Take each line below that has "anchor" and copy it.

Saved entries
────────────────────────────────────────

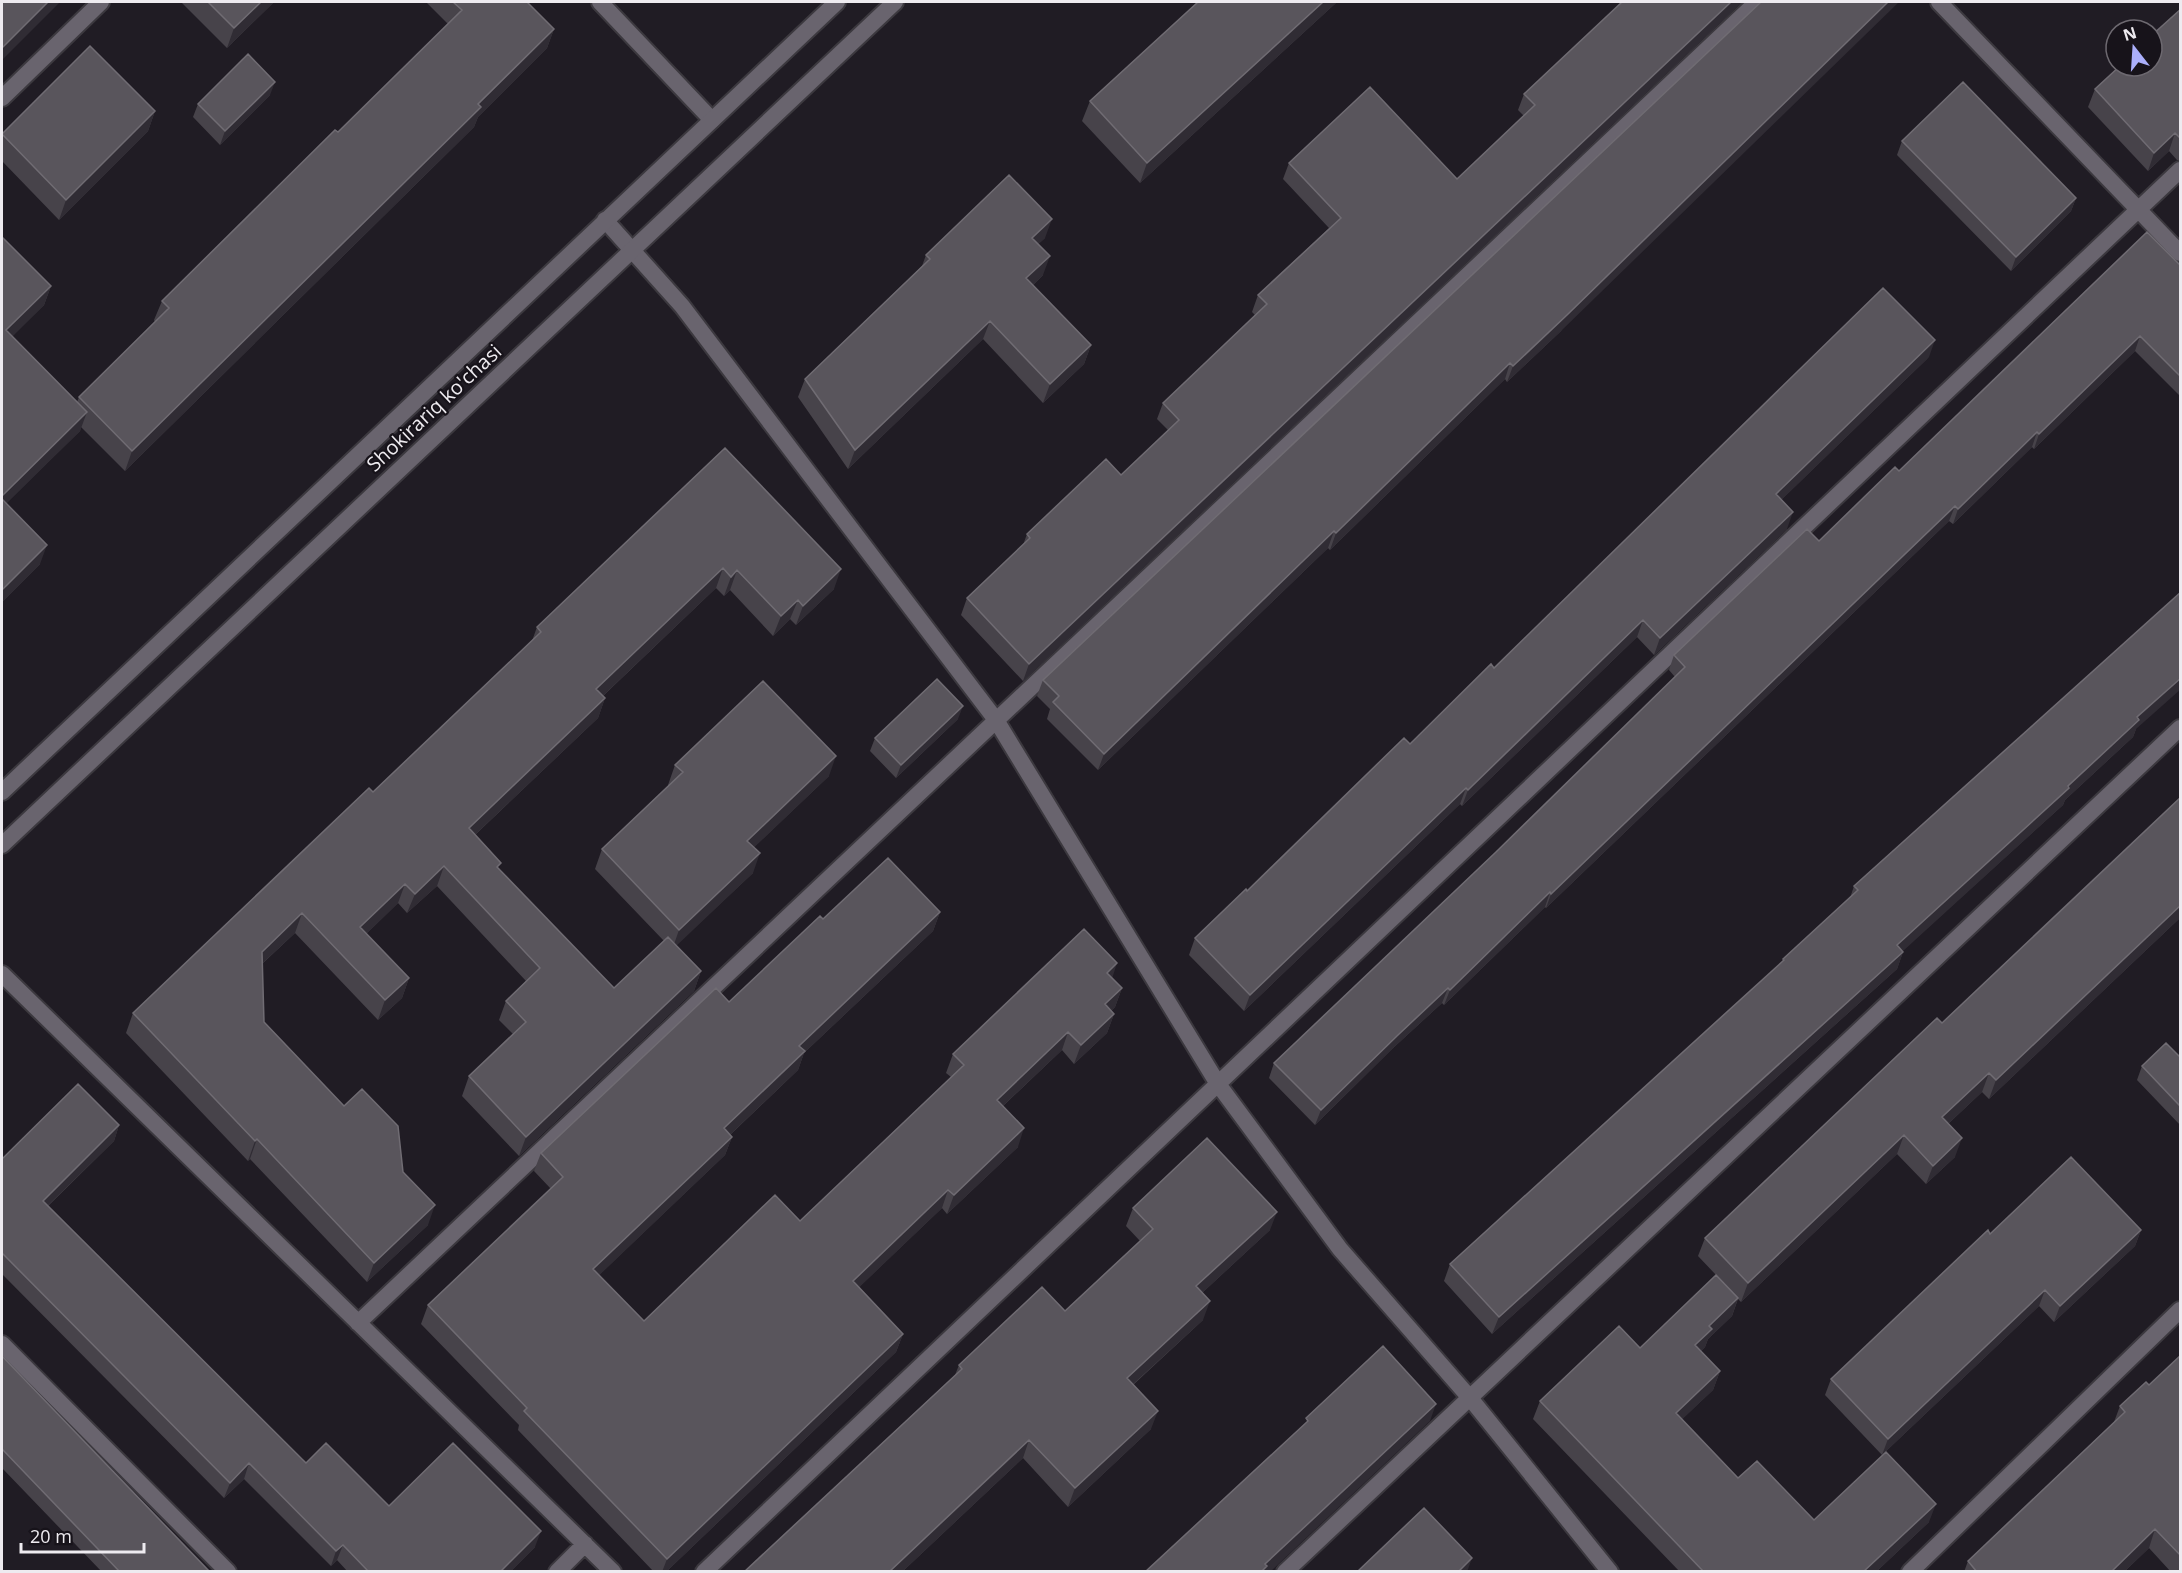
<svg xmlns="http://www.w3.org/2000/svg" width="2182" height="1573" font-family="'Open Sans',sans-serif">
	<rect width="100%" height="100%" fill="#201c24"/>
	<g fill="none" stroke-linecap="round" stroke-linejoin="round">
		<!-- minor casing -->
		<g stroke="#3c393f" stroke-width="20">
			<path id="minor" d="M600 2 712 120
				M1939 2 2180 253
				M2 98 101 2
				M605 220 682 306 996 720 1218 1084 1340 1249 1470 1398 1610 1572
				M2 974 613 1572
				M358 1323 1757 2
				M2 1344 228 1572
				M557 1572 585 1544
				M704 1572 2180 170
				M1285 1572 2180 728
				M1910 1572 2180 1310"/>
		</g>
		<!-- secondary casing -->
		<g stroke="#3c393f" stroke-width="20">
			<path id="secondary" d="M2 792 837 2
				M2 845 895 2"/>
		</g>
		<!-- minor -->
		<use href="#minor" stroke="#69646e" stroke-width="16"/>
		<!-- secondary -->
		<use href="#secondary" stroke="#69646e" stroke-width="16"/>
	</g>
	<!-- wall -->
	<path fill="#47434a" d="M181 2H274L227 48Z
		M426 2H527L554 29 547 48 478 117 474 127 125 471 81 427 80 431 6 503 40 564 2 602V237L51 286 44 305 12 336 77 402 79 397 155 322 154 320 162 301 338 132 448 24Z
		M1198 2H1337L1140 183 1082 121 1090 101Z
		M1622 2H1742L1023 681 961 615 967 598 1023 545 1027 534 1121 475 1168 430 1157 419 1163 403 1255 315 1252 312 1258 295 1329 228 1283 179 1289 163 1457 179 1524 116 1518 110 1524 94Z
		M1761 2 1561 331 1507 382 1505 379 1330 550 1328 548 1098 770 1047 719 1050 709 1037 696 1043 680Z
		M2181 9V161L2177 160 2169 151 2148 171 2088 107 2095 89Z
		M270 95 220 145 193 117 198 104Z
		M155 111 148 131 59 220 2 161V134Z
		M1902 141 2076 198 2071 211 2011 271 1897 155Z
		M1045 238 1038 244 1043 275 1033 285 1091 345 1084 364 1043 403 983 339 848 469 798 397 805 379 922 266 926 255Z
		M2181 266V397L2135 351 2034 449 2032 447 1953 524 1949 521 1546 908 1545 907 1444 1005 1442 1003 1392 1049 1315 1125 1269 1078 1274 1063 1496 852 1675 677 1669 670 1674 655 1819 541 1899 471Z
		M1929 357 1781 500 1787 529 1654 655 1637 637 1462 806 1460 804 1244 1011 1189 955 1195 938 1410 744 1494 668Z
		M725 448 834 589 796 625 790 619 773 636 730 590 724 596 716 588 603 696 605 698 598 718 475 835 499 869 614 988 664 941 595 869 602 849 669 785H668L675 765 829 776 754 847 753 873 676 945 701 971 694 991 519 1156 462 1096 469 1076 513 1034 499 1020 506 1001 526 981 437 886 407 913 398 903 366 934 409 978 402 998 378 1020 295 933 262 964 264 1022 403 1172 428 1225 367 1282 250 1159 248 1161 126 1033 133 1013 373 792 532 641 537 627Z
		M958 719 896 778 870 751 875 738Z
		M2136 729 2133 737 2065 800 2063 805 1902 951 1903 952 1897 969 1492 1334 1444 1281 1450 1264 1782 963 1783 959 1850 898 1854 886Z
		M2181 797V917L1989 1099 1982 1092 1948 1124 1955 1157 1926 1184 1897 1154 1741 1302 1738 1299 1732 1316 1708 1339 1705 1347 1701 1351 1720 1371 1713 1390 1682 1419 1738 1478 1814 1520 1929 1522 1876 1572H1680L1533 1419 1540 1401 1640 1348 1716 1275 1698 1256 1705 1238 1942 1023Z
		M940 912 933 931 804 1053 798 1070 730 1135 732 1137 725 1155 599 1275 644 1321 800 1221 951 1077 946 1073 953 1054 1112 978 1122 988 1115 1007 1111 1011 1114 1014 1107 1033 1074 1064 1062 1050 1003 1106 1018 1147 947 1214 942 1208 859 1287 903 1334 896 1352 666 1572H654L518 1430 519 1425 421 1324 428 1305 551 1189 534 1171 541 1153 729 1002 823 919Z
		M2181 1058V1126L2137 1080 2142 1066Z
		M119 1125 114 1141 48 1206 306 1463 389 1506 535 1547 510 1572H348L337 1560 331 1566 244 1479 224 1498 2 1274V1159Z
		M1133 1208 1270 1230 1202 1293 1203 1320 1133 1385 1151 1429 1068 1507 1023 1458 902 1572H744L955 1375 959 1365 1065 1311 1140 1241 1126 1226Z
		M2141 1230 2135 1246 2054 1322 2039 1306 1882 1455 1825 1395 1831 1379 1990 1234Z
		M2181 1355V1572H2171L2149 1548 2124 1572H1964L1968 1561 2114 1422 2120 1406 2149 1385Z
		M2 1356 210 1572H102L2 1468Z"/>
	<!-- shaded-wall -->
	<path fill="#302c34" d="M48 2H60L2 60V48Z
		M261 2H274L227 48 234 28Z
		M1323 2H1337L1140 183 1147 163Z
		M1731 2H1742L1023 681 1029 664Z
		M1888 2H1899L1561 331 1507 382 1513 366Z
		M554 29 547 48 478 117 474 127 125 471 132 451Z
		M275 82 270 95 220 145 225 131Z
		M155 111 148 131 59 220 66 200Z
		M2175 133 2169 151 2148 171 2154 153Z
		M2076 198 2071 211 2011 271 2016 257Z
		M1052 219 1045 238 1025 257 1032 238Z
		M1050 256 1043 275 1020 297 1026 278Z
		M51 286 44 305 2 347 6 330Z
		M990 321 983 339 848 469 855 450Z
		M2140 336 2135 351 2034 449 2039 434Z
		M1935 340 1929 357 1770 511 1776 494Z
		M1091 345 1084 364 1043 403 1050 384Z
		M1510 363 1505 379 1330 550 1336 533Z
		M87 412 80 431 2 508V496Z
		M2037 432 2032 447 1953 524 1958 509Z
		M1955 506 1949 521 1546 908 1551 894Z
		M1793 512 1787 529 1654 655 1660 638Z
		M1334 531 1328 548 1098 770 1104 754Z
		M47 545 40 564 2 602V590Z
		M723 568 716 588 589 709 596 689Z
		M841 569 834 589 796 625 803 606Z
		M737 570 730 590 724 596 731 577Z
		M798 600 790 619 773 636 781 616Z
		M1643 620 1637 637 1462 806 1468 790Z
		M2181 678V689L2136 729 2133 737 2065 800 2063 805 1891 962 1897 945 2068 786 2137 717Z
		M605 698 598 718 461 848 469 828Z
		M963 706 958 719 896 778 901 765Z
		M836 756 829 776 740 861 747 841Z
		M1466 788 1460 804 1244 1011 1250 995Z
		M760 853 753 873 672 950 679 930Z
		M444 866 437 886 407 913 415 894Z
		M405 884 398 903 353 947 360 927Z
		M1550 892 1545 907 1444 1005 1450 990Z
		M2181 905V917L1989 1099 1996 1080Z
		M940 912 933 931 804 1053 798 1070 717 1147 724 1128 799 1046Z
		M302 913 295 933 254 971 262 952Z
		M1903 952 1897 969 1492 1334 1499 1317Z
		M1117 963 1111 982 1107 973Z
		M701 971 694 991 519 1156 526 1137Z
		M409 978 402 998 378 1020 385 1000Z
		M1122 988 1115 1007 1098 1023 1105 1004Z
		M1448 988 1442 1003 1392 1049 1315 1125 1321 1110 1398 1035Z
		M1114 1014 1107 1033 1074 1064 1081 1045Z
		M1068 1032 1062 1050 990 1118 997 1100Z
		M1989 1073 1982 1092 1935 1136 1942 1117Z
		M119 1125 114 1141 37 1216 43 1201Z
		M1024 1128 1018 1147 947 1214 954 1195Z
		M1904 1135 1897 1154 1741 1302 1748 1283Z
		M732 1137 725 1155 587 1287 593 1269Z
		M1962 1138 1955 1157 1926 1184 1933 1166Z
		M257 1139 250 1159 248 1161 255 1141Z
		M948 1190 942 1208 846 1300 853 1281Z
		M435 1205 428 1225 367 1282 374 1263Z
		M1277 1212 1270 1230 1189 1305 1196 1286Z
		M2141 1230 2135 1246 2054 1322 2060 1306Z
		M2045 1290 2039 1306 1882 1455 1888 1439Z
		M1738 1298 1732 1316 1708 1339 1705 1347 1688 1363 1695 1345 1709 1326Z
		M1210 1301 1203 1320 1120 1396 1127 1378Z
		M903 1334 896 1352 666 1572H662L667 1559Z
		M1720 1371 1713 1390 1670 1431 1676 1413Z
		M1436 1404 1430 1421 1270 1572H1261L1265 1564Z
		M1158 1411 1151 1429 1068 1507 1075 1488Z
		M1029 1440 1023 1458 902 1572H889Z
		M249 1463 244 1479 224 1498 230 1483Z
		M1936 1504 1929 1522 1876 1572H1863Z
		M2155 1529 2149 1548 2124 1572H2111Z
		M541 1531 535 1547 510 1572H500Z
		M343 1545 337 1560 331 1566 336 1551Z
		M1472 1558 1467 1572H1458Z"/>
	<!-- building -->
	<path fill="#59555c" stroke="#706c73" stroke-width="1.5" d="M2 2H48L2 48Z
		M208 2H261L234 28Z
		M453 2H527L554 29 478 104 481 107 132 451 79 397 169 308 162 301 335 130 338 132 462 10Z
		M1198 2H1323L1147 163 1090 101Z
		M1622 2H1731L1029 664 967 598 1030 538 1027 534 1106 459 1121 475 1179 420 1163 403 1267 304 1258 295 1341 218 1289 163 1370 87 1457 179 1535 105 1524 94Z
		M1761 2H1888L1567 315 1513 366 1510 363 1336 533 1334 531 1104 754 1053 702 1059 696 1043 680Z
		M2181 9V139L2175 133 2154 153 2095 89 2120 66H2152V35Z
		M90 46 155 111 66 200 2 134Z
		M248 54 275 82 225 131 198 104Z
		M1963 82 2076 198 2016 257 1902 141Z
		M1009 175 1052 219 1032 238 1050 256 1026 278 1091 345 1050 384 990 321 855 450 805 379 930 259 926 255Z
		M2147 232 2181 266V377L2140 336 2039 434 2037 432 1958 509 1955 506 1551 894 1550 892 1450 990 1448 988 1398 1035 1321 1110 1274 1063 1496 852 1685 667 1674 655 1807 529 1819 541 1895 467 1899 471Z
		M2 237 51 286 6 330 87 412 2 496Z
		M1883 288 1935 340 1776 494 1793 512 1660 638 1643 620 1468 790 1466 788 1250 995 1195 938 1246 889 1247 891 1404 738 1410 744 1491 664 1494 668Z
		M725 448 841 569 803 606 798 600 781 616 737 570 731 577 723 568 596 689 605 698 469 828 501 863 497 867 614 988 668 937 701 971 526 1137 469 1076 526 1022 506 1001 540 968 444 866 415 894 405 884 360 927 409 978 385 1000 302 913 262 952 264 1022 344 1106 362 1089 398 1126 403 1172 435 1205 374 1263 257 1139 255 1141 133 1013 369 788 373 792 541 632 537 627Z
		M2 499 47 545 2 590Z
		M2181 592V678L2137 717 2139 720 2068 786 2069 788 1897 945 1903 952 1499 1317 1450 1264 1784 960 1783 959 1858 890 1854 886Z
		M937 679 963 706 901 765 875 738Z
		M763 681 836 756 747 841 760 853 679 930 602 849 683 772 675 765Z
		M2181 797V905L1996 1080 1989 1073 1942 1117 1962 1138 1933 1166 1904 1135 1748 1283 1705 1238 1937 1018 1942 1023Z
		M888 858 940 912 799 1046 805 1051 724 1128 732 1137 593 1269 644 1321 775 1195 800 1221 964 1065 953 1054 1084 929 1117 963 1107 973 1122 988 1105 1004 1114 1014 1081 1045 1068 1032 997 1100 1024 1128 954 1195 948 1190 853 1281 903 1334 667 1559 524 1411 527 1408 428 1305 563 1177 541 1153 716 988 729 1002 820 916 823 919Z
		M2166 1043 2181 1058V1107L2142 1066Z
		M78 1084 119 1125 43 1201 306 1463 326 1443 389 1506 453 1443 541 1531 500 1572H369L343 1545 336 1551 249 1463 230 1483 2 1253V1159Z
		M1207 1138 1277 1212 1196 1286 1210 1301 1127 1378 1158 1411 1075 1488 1029 1440 889 1572H744L962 1369 959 1365 1042 1287 1065 1311 1153 1229 1133 1208Z
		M2071 1157 2141 1230 2060 1306 2045 1290 1888 1439 1831 1379 1988 1230 1990 1234Z
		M1716 1275 1738 1298 1709 1326 1712 1329 1695 1345 1720 1371 1676 1413 1738 1478 1757 1461 1814 1520 1886 1452 1936 1504 1863 1572H1704L1540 1401 1619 1326 1640 1348Z
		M1383 1346 1436 1404 1265 1564 1267 1566 1261 1572H1145L1308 1421 1306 1418Z
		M2181 1355V1556L2155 1529 2111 1572H1977L1968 1561 2125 1412 2120 1406 2146 1382 2149 1385Z
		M2 1356 210 1572H120L2 1449Z
		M1424 1508 1472 1558 1458 1572H1357Z"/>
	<g text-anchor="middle" stroke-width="4.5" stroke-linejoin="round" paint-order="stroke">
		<!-- street labels -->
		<g font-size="20" fill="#eeebf0" stroke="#17131a">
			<text transform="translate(434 408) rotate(-43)" y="7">Shokirariq ko'chasi</text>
		</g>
	</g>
	<!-- border -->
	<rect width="2182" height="1573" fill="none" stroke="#eeebf0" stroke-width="6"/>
	<!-- north arrow -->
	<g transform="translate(2134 48) rotate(343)"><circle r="28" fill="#17131a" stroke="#6d6970" stroke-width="1.5"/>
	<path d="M0-4.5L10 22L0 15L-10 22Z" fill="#abaffb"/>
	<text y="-9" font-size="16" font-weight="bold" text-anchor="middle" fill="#eeebf0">N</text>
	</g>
	<!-- scale -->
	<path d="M21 1543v9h123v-9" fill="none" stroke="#eeebf0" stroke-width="3"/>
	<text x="30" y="1543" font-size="18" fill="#eeebf0" stroke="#17131a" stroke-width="4.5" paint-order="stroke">20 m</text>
</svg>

────────────────────────────────────────

» WRITTEN SOLUTION:
	<g text-anchor="middle" stroke-width="4.5" stroke-linejoin="round" paint-order="stroke">
	<text y="-9" font-size="16" font-weight="bold" text-anchor="middle" fill="#eeebf0">N</text>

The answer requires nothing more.